The study was designed to link nursing resources (staffing, skillmix) with workload (acuity, casemix), the work environment (NWI-R and other measures) to patient outcomes at the ward level.
Background/Significance:
Understanding the relationship between nursing and patient outcomes requires understanding the pressures on nursing work and the environment within which it takes place, at the ward level where hospital operations play out.
Methods:
We designed a study which combined longitudinal analysis using administrative data (5 years; >10 million patient records; 286 nursing wards; >250,000 nurse schedule or payroll records) combined with primary data collect from 80 randomly selected wards in 19 hospitals in New South Wales, Australia. Patient outcomes were measured as 11 negative OPSN (Outcomes Potentially Sensitive to Nursing),in the longitudinal study and falls and medication errors in the cross sectional study.
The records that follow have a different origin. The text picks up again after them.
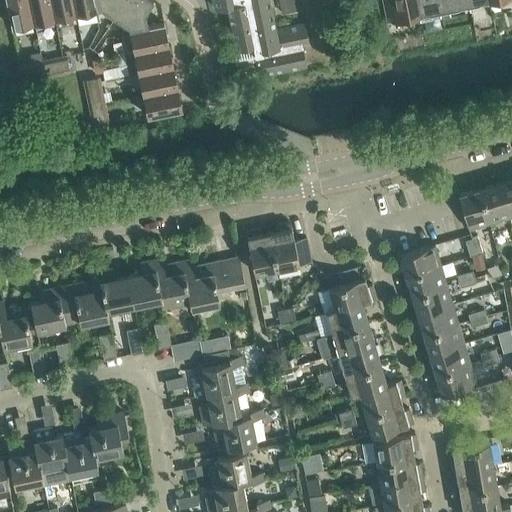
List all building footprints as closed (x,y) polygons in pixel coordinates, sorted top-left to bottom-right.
[(33,22),(28,0),(5,0),(11,26),(33,22)] [(54,17),(50,0),(28,0),(33,22),(54,17)] [(50,0),(54,17),(55,17),(57,27),(77,23),(72,0),(50,0)] [(72,0),(77,23),(96,19),(94,10),(97,9),(94,0),(72,0)] [(94,0),(97,9),(100,8),(114,18),(125,0),(94,0)] [(151,0),(125,0),(114,18),(129,27),(130,31),(147,28),(146,27),(144,14),(152,1),(151,0)] [(235,47),(236,47),(238,57),(254,53),(259,75),(305,65),(300,41),(307,39),(303,22),(274,28),(268,0),(214,0),(217,8),(226,6),(235,47)] [(373,3),(363,0),(357,0),(355,9),(369,13),(373,3)] [(406,15),(402,0),(382,0),(386,19),(406,15)] [(425,11),(422,0),(402,0),(406,15),(425,11)] [(443,8),(441,0),(422,0),(425,11),(443,8)] [(119,34),(123,55),(167,46),(163,24),(146,27),(147,28),(130,31),(130,32),(119,34)] [(167,46),(123,55),(127,74),(138,72),(138,73),(172,67),(167,46)] [(41,61),(44,77),(69,72),(66,56),(41,61)] [(44,77),(41,61),(18,66),(21,82),(44,77)] [(172,67),(138,73),(143,95),(176,88),(172,67)] [(87,106),(103,102),(98,77),(82,81),(87,106)] [(176,88),(143,95),(147,116),(180,110),(176,88)] [(103,102),(87,106),(92,127),(108,124),(103,102)] [(511,177),(498,182),(508,216),(511,227),(511,226),(511,177)] [(478,188),(488,222),(508,216),(498,182),(478,188)] [(488,222),(478,188),(458,194),(468,228),(488,222)] [(268,230),(276,267),(310,260),(305,236),(293,238),(290,221),(275,224),(275,229),(268,230)] [(245,230),(253,271),(276,267),(268,230),(261,231),(260,227),(245,230)] [(477,235),(464,239),(469,255),(482,252),(477,235)] [(405,274),(440,264),(434,243),(399,254),(405,274)] [(190,298),(188,299),(190,305),(219,300),(216,288),(244,282),(238,256),(192,265),(190,265),(193,275),(185,277),(190,298)] [(133,303),(159,298),(161,297),(156,275),(164,274),(162,264),(163,264),(161,257),(140,261),(141,268),(126,271),(133,303)] [(161,297),(159,298),(161,304),(188,299),(190,298),(185,277),(193,275),(190,265),(192,265),(190,258),(163,264),(162,264),(164,274),(156,275),(161,297)] [(440,264),(405,274),(411,294),(445,284),(440,264)] [(105,308),(106,308),(133,303),(126,271),(113,274),(111,267),(89,271),(90,278),(91,279),(93,288),(101,286),(105,308)] [(457,280),(473,275),(471,269),(455,274),(457,280)] [(473,275),(457,280),(459,286),(475,282),(473,275)] [(334,308),(361,300),(361,301),(375,297),(371,283),(366,284),(364,276),(318,289),(324,310),(334,307),(334,308)] [(60,303),(64,324),(108,316),(106,308),(105,308),(101,286),(93,288),(91,279),(90,278),(64,284),(68,300),(60,303)] [(36,327),(36,328),(36,330),(64,324),(60,303),(68,300),(64,284),(36,290),(38,300),(31,301),(36,327)] [(417,313),(447,304),(451,303),(445,284),(411,294),(417,313)] [(361,300),(334,308),(334,307),(324,310),(331,332),(367,321),(361,301),(361,300)] [(0,328),(2,339),(2,340),(3,346),(31,341),(29,329),(36,328),(36,327),(31,301),(4,307),(5,316),(0,317),(0,328)] [(422,333),(447,326),(457,323),(451,303),(447,304),(417,313),(422,333)] [(291,306),(276,309),(279,323),(294,320),(291,306)] [(467,313),(469,319),(485,315),(483,308),(467,313)] [(487,321),(485,315),(469,319),(471,326),(487,321)] [(153,323),(158,348),(170,345),(165,321),(153,323)] [(337,353),(373,342),(367,321),(331,332),(337,353)] [(447,326),(422,333),(428,352),(463,342),(457,323),(447,326)] [(126,329),(131,353),(143,351),(138,326),(126,329)] [(306,339),(320,335),(318,328),(304,332),(306,339)] [(98,335),(103,359),(116,356),(110,332),(98,335)] [(189,339),(186,344),(189,356),(201,354),(197,337),(189,339)] [(209,337),(199,339),(201,351),(215,349),(214,340),(209,337)] [(55,344),(60,368),(73,365),(68,341),(55,344)] [(373,342),(337,353),(343,373),(379,363),(373,342)] [(463,342),(428,352),(434,372),(469,362),(463,342)] [(33,373),(45,371),(40,346),(28,349),(33,373)] [(480,358),(496,354),(494,347),(478,352),(480,358)] [(197,397),(206,395),(206,394),(235,388),(234,384),(244,382),(240,363),(243,363),(241,354),(229,357),(227,349),(202,353),(204,365),(200,366),(202,375),(193,377),(197,397)] [(496,354),(480,358),(482,365),(498,360),(496,354)] [(0,362),(0,388),(11,386),(6,362),(0,362)] [(469,362),(434,372),(440,393),(475,382),(469,362)] [(358,392),(358,391),(385,383),(385,382),(379,363),(343,373),(349,395),(358,392)] [(318,380),(332,377),(330,370),(316,374),(318,380)] [(332,377),(318,380),(321,389),(334,385),(332,377)] [(358,391),(358,392),(364,412),(400,401),(398,394),(403,393),(399,378),(385,382),(385,383),(358,391)] [(241,415),(241,414),(250,412),(250,410),(246,391),(249,390),(247,382),(244,382),(234,384),(235,388),(206,394),(206,395),(208,403),(198,405),(202,424),(221,420),(221,419),(241,415)] [(273,393),(270,397),(272,404),(281,402),(279,391),(273,393)] [(400,401),(364,412),(371,434),(411,422),(407,407),(402,408),(400,401)] [(221,419),(221,420),(223,428),(214,430),(217,450),(256,442),(251,419),(264,417),(262,407),(250,410),(250,412),(241,414),(241,415),(221,419)] [(340,419),(353,415),(351,408),(338,412),(340,419)] [(88,428),(90,437),(94,456),(95,457),(122,451),(119,437),(128,435),(123,411),(95,417),(97,426),(88,428)] [(353,415),(340,419),(342,427),(356,423),(353,415)] [(31,430),(35,449),(36,449),(40,468),(41,468),(66,463),(67,463),(61,434),(53,436),(51,426),(31,430)] [(67,463),(66,463),(68,472),(97,466),(95,457),(94,456),(90,437),(82,439),(80,430),(61,434),(67,463)] [(375,461),(413,455),(411,448),(416,447),(413,432),(372,439),(375,461)] [(449,471),(491,463),(487,441),(450,447),(452,456),(447,457),(449,471)] [(6,445),(14,483),(42,478),(41,468),(40,468),(36,449),(35,449),(23,451),(21,442),(6,445)] [(242,479),(242,480),(251,479),(252,483),(265,480),(263,471),(251,474),(246,450),(216,456),(218,465),(209,466),(212,486),(242,479)] [(318,452),(300,456),(303,473),(322,469),(318,452)] [(379,482),(421,475),(419,461),(414,462),(413,455),(375,461),(379,482)] [(292,456),(277,459),(280,471),(295,468),(292,456)] [(491,463),(449,471),(452,485),(457,484),(458,491),(495,485),(491,463)] [(421,475),(379,482),(383,504),(420,497),(419,490),(424,489),(421,475)] [(318,478),(305,480),(308,494),(320,491),(318,478)] [(207,511),(224,511),(227,511),(248,506),(242,480),(242,479),(212,486),(214,494),(205,495),(207,511)] [(95,503),(127,496),(125,484),(92,491),(95,503)] [(289,486),(286,491),(288,498),(299,496),(297,485),(289,486)] [(469,511),(471,511),(499,506),(499,505),(495,485),(458,491),(459,498),(454,499),(456,511),(469,511)] [(325,492),(309,495),(311,505),(327,502),(325,492)] [(427,511),(426,504),(421,505),(420,497),(383,504),(372,506),(372,511),(427,511)] [(258,511),(258,510),(270,508),(268,499),(256,502),(256,504),(248,506),(227,511),(258,511)] [(78,511),(126,511),(125,503),(78,511)] [(471,511),(509,511),(508,503),(499,505),(499,506),(471,511)]
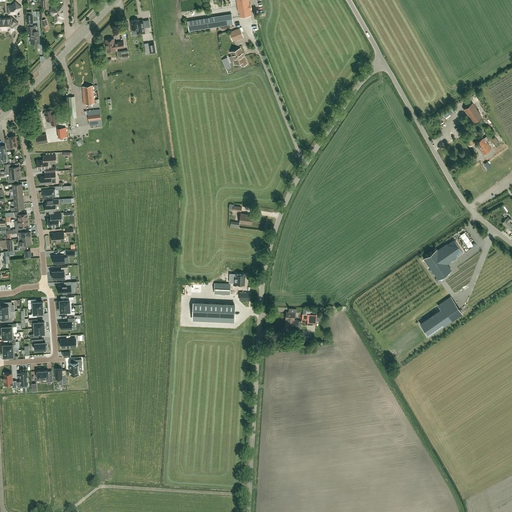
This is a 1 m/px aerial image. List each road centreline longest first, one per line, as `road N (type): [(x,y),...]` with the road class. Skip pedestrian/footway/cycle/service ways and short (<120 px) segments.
road 1 (unclassified): [(248,511),(263,272),(276,218),(316,143),(382,61)]
road 2 (unclassified): [(511,244),(458,193),(382,61)]
road 3 (residential): [(44,286),(24,143),(7,111)]
road 4 (tertiary): [(7,111),(116,0)]
road 5 (residential): [(0,363),(53,357),(44,286)]
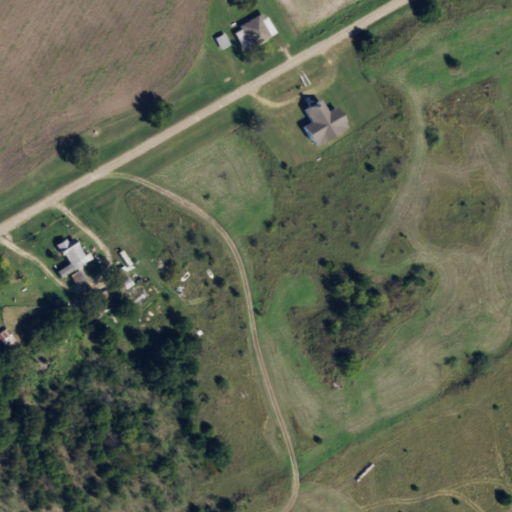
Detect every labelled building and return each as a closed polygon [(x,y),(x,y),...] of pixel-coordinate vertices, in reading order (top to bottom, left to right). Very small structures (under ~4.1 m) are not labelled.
[(256,46),(245,24),(265,13),(276,35),(256,46)] [(221,51),(231,46),(225,34),(215,39),(221,51)] [(309,125),(313,123),(307,108),(330,100),(338,120),(351,115),(357,131),(317,146),(309,125)] [(60,244),(71,238),(74,244),(80,241),(92,263),(75,272),(60,244)] [(26,291),(14,279),(28,266),(40,278),(26,291)] [(77,287),(87,282),(81,271),(71,277),(77,287)] [(0,341),(6,351),(16,343),(6,330),(0,334),(0,341)]
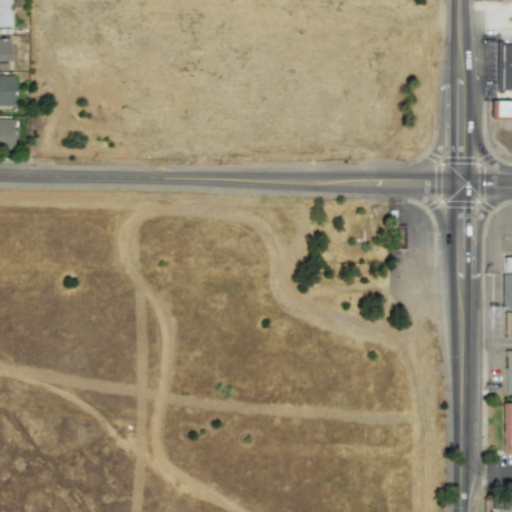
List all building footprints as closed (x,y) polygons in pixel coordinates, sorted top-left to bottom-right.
[(0,0),(0,26),(9,27),(9,0),(0,0)] [(497,90),(511,90),(511,44),(498,44),(497,90)] [(11,75),(0,75),(0,105),(11,105),(11,75)] [(511,100),(491,100),(491,117),(511,117),(511,100)] [(0,146),(11,146),(11,119),(0,118),(0,146)] [(402,249),(402,226),(387,225),(386,249),(402,249)] [(511,272),(511,257),(501,257),(501,272),(511,272)] [(511,273),(499,273),(499,306),(511,306),(511,273)] [(511,312),(503,312),(502,336),(511,336),(511,312)] [(500,455),(511,454),(511,402),(499,403),(500,455)]
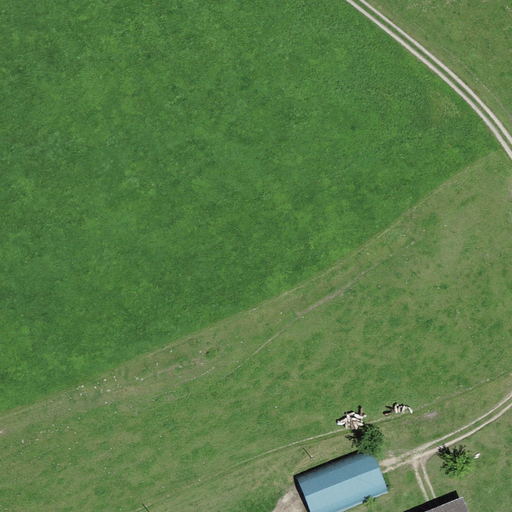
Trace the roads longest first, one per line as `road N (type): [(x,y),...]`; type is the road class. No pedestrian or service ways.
road 1 (track): [(350,0),(453,81),(511,149)]
road 2 (track): [(511,400),(386,465)]
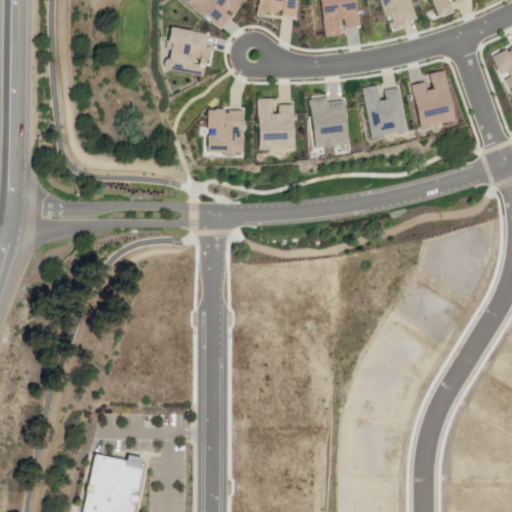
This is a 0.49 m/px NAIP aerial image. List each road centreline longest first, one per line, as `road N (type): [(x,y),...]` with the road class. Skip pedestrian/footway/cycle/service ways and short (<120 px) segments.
road 1 (tertiary): [(511,159),(336,208),(212,216),(9,212)]
road 2 (residential): [(209,511),(212,216)]
road 3 (residential): [(511,15),(455,41),(337,67),(254,55)]
road 4 (primary): [(0,250),(9,212),(11,0)]
road 5 (residential): [(455,41),(502,164)]
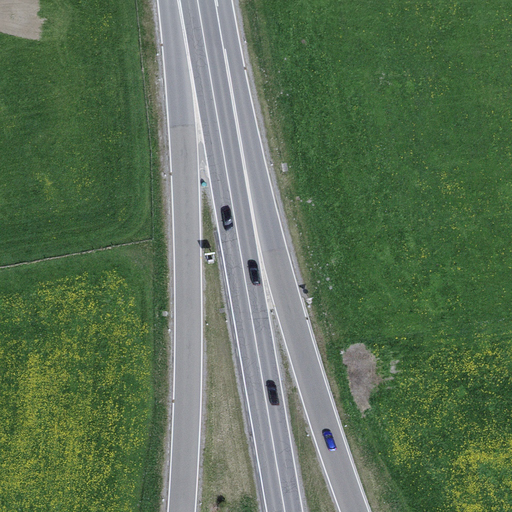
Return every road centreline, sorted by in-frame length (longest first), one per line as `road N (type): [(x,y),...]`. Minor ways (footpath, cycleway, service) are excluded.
road 1 (trunk): [(355,511),(203,0)]
road 2 (trunk): [(197,0),(285,511)]
road 3 (trunk): [(179,0),(189,330),(181,511)]
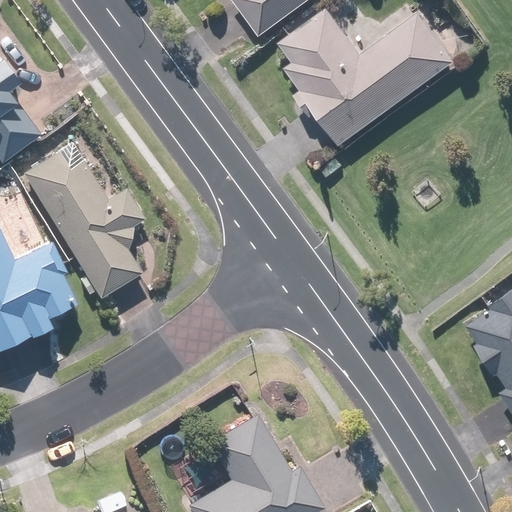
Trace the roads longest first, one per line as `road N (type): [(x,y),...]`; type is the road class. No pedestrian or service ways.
road 1 (residential): [(291,258),(127,381),(0,439)]
road 2 (residential): [(102,0),(291,258)]
road 3 (residential): [(291,258),(455,511)]
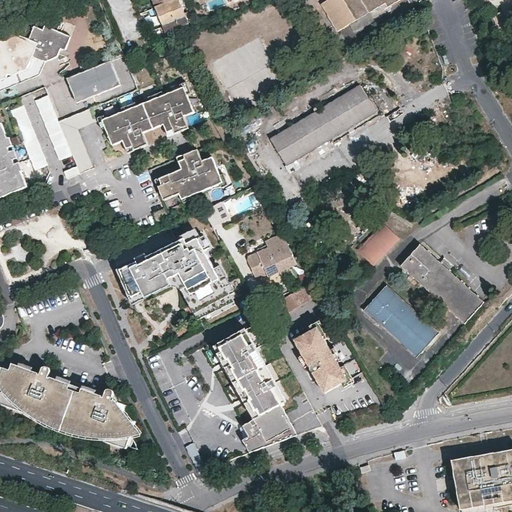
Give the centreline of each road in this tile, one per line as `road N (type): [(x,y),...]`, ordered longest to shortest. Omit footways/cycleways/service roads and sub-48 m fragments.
road 1 (residential): [(199,501),(86,265),(5,294)]
road 2 (secondary): [(199,501),(242,481),(429,428)]
road 3 (residential): [(429,428),(430,392),(511,304)]
road 4 (primary): [(138,511),(0,467)]
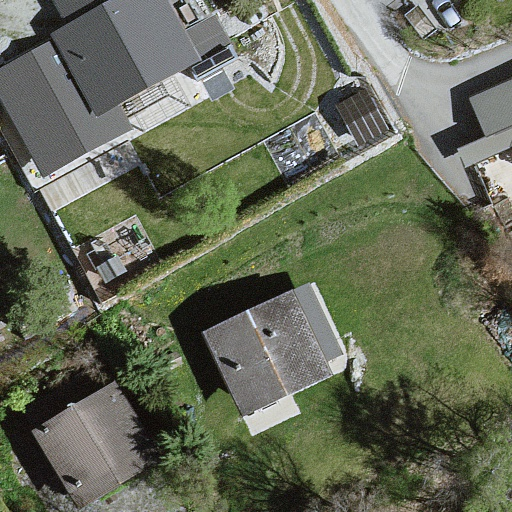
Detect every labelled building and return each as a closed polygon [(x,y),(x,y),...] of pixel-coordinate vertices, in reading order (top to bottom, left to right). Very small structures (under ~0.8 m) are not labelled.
[(167,0),(138,0),(58,40),(101,123),(200,66),(167,0)] [(191,11),(204,55),(235,46),(222,2),(191,11)] [(511,87),(475,103),(511,157),(511,87)] [(295,300),(209,337),(252,426),(332,399),(295,300)] [(125,390),(38,441),(78,511),(102,511),(173,470),(125,390)]
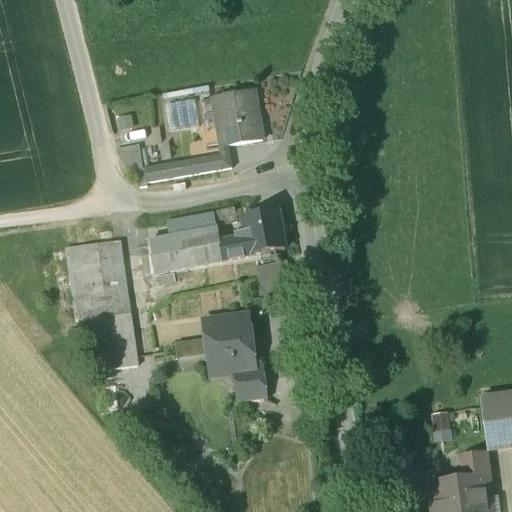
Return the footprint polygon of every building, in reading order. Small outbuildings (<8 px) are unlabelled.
[(253,93),(213,99),(222,149),(261,142),(253,93)] [(145,185),(143,170),(139,148),(117,152),(138,190),(146,188),(145,185)] [(224,156),(175,165),(177,179),(227,171),(224,156)] [(175,165),(143,170),(145,185),(177,179),(175,165)] [(233,209),(211,214),(214,229),(236,224),(233,209)] [(276,212),(241,220),(243,232),(236,233),(238,241),(218,245),(221,263),(283,251),(276,212)] [(215,232),(147,245),(151,276),(221,263),(218,245),(215,232)] [(119,243),(64,251),(75,324),(87,323),(129,317),(119,243)] [(286,263),(254,269),(261,301),(292,294),(286,263)] [(129,317),(87,323),(94,374),(137,368),(129,317)] [(247,318),(203,324),(209,367),(233,364),(234,376),(254,373),(253,372),(247,318)] [(254,373),(234,376),(238,401),(264,398),(260,371),(253,372),(254,373)] [(511,396),(481,401),(488,454),(490,453),(490,452),(511,449),(511,396)] [(485,458),(460,461),(464,483),(483,480),(484,482),(489,482),(485,458)] [(464,483),(431,487),(434,511),(487,511),(484,482),(483,480),(464,483)]
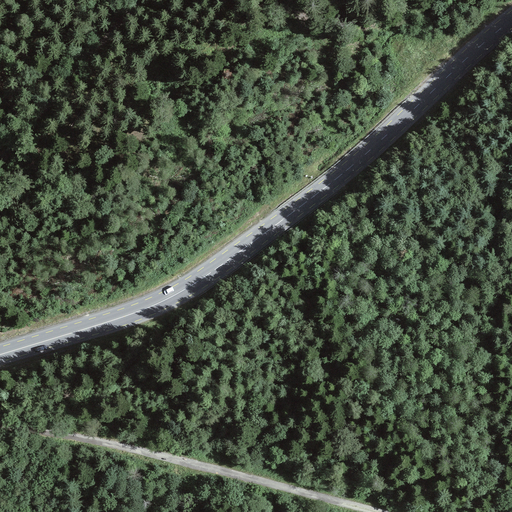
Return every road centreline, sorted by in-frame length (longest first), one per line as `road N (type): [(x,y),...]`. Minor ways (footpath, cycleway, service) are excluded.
road 1 (secondary): [(0,354),(154,305),(191,285),(367,152),(511,19)]
road 2 (track): [(395,511),(153,450),(0,422)]
road 3 (track): [(0,166),(128,0)]
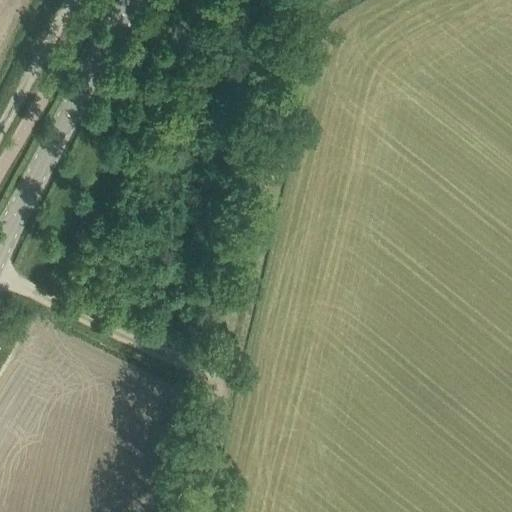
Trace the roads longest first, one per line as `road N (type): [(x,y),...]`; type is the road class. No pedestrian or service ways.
road 1 (track): [(0,280),(220,362),(186,511)]
road 2 (tertiary): [(0,245),(133,0)]
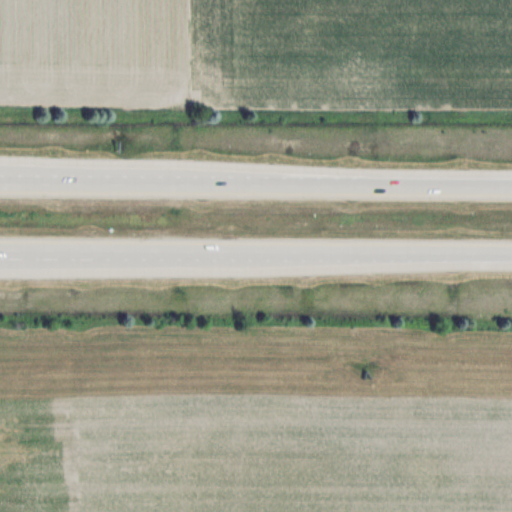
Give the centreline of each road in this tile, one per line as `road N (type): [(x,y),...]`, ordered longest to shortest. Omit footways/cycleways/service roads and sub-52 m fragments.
road 1 (motorway): [(0,250),(511,253)]
road 2 (motorway): [(511,186),(0,183)]
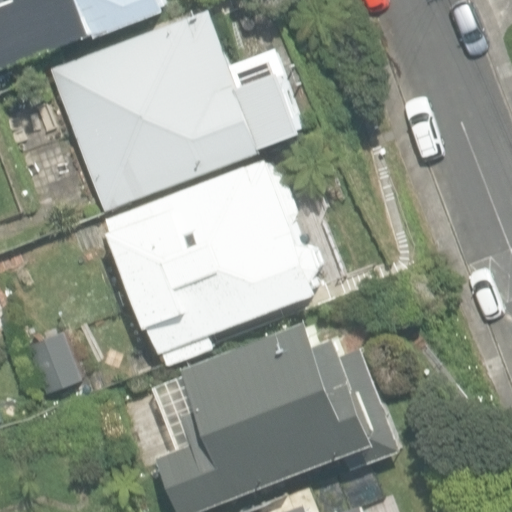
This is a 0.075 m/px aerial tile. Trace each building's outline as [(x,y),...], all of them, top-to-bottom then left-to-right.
[(5,0),(0,2),(0,70),(174,10),(170,0),(5,0)] [(58,63),(110,208),(272,149),(271,144),(313,129),(283,45),(238,61),(218,5),(58,63)] [(115,214),(170,363),(221,344),(216,329),(328,288),(322,273),(330,262),(322,241),(308,234),(278,154),(115,214)] [(158,455),(180,511),(205,511),(389,440),(364,375),(340,385),(314,316),(184,367),(211,434),(158,455)] [(71,330),(29,344),(47,395),(89,381),(71,330)] [(373,511),(370,501),(339,511),(314,511),(311,502),(282,511),(373,511)]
Ward environment was measured with NWI-R, the Environmental Complexity scale, and a survey of nurses' perceptions of violence in the working environment.
Results:
Greater Registered Nurse resources were associated with decreased rates of seven OPSN and, in conjunction with increased nursing workload occasioned by patient turnover and unstable working environment, were associated with other negative outcomes. Wards showed considerable variability in nearly all measures of interest.
Conclusions and Implications for Practice:
This study supports the understanding that staff nurses and nurse managers have about how nursing is associated with negative patient outcomes through a pathway that includes workload and characteristics of the working environment.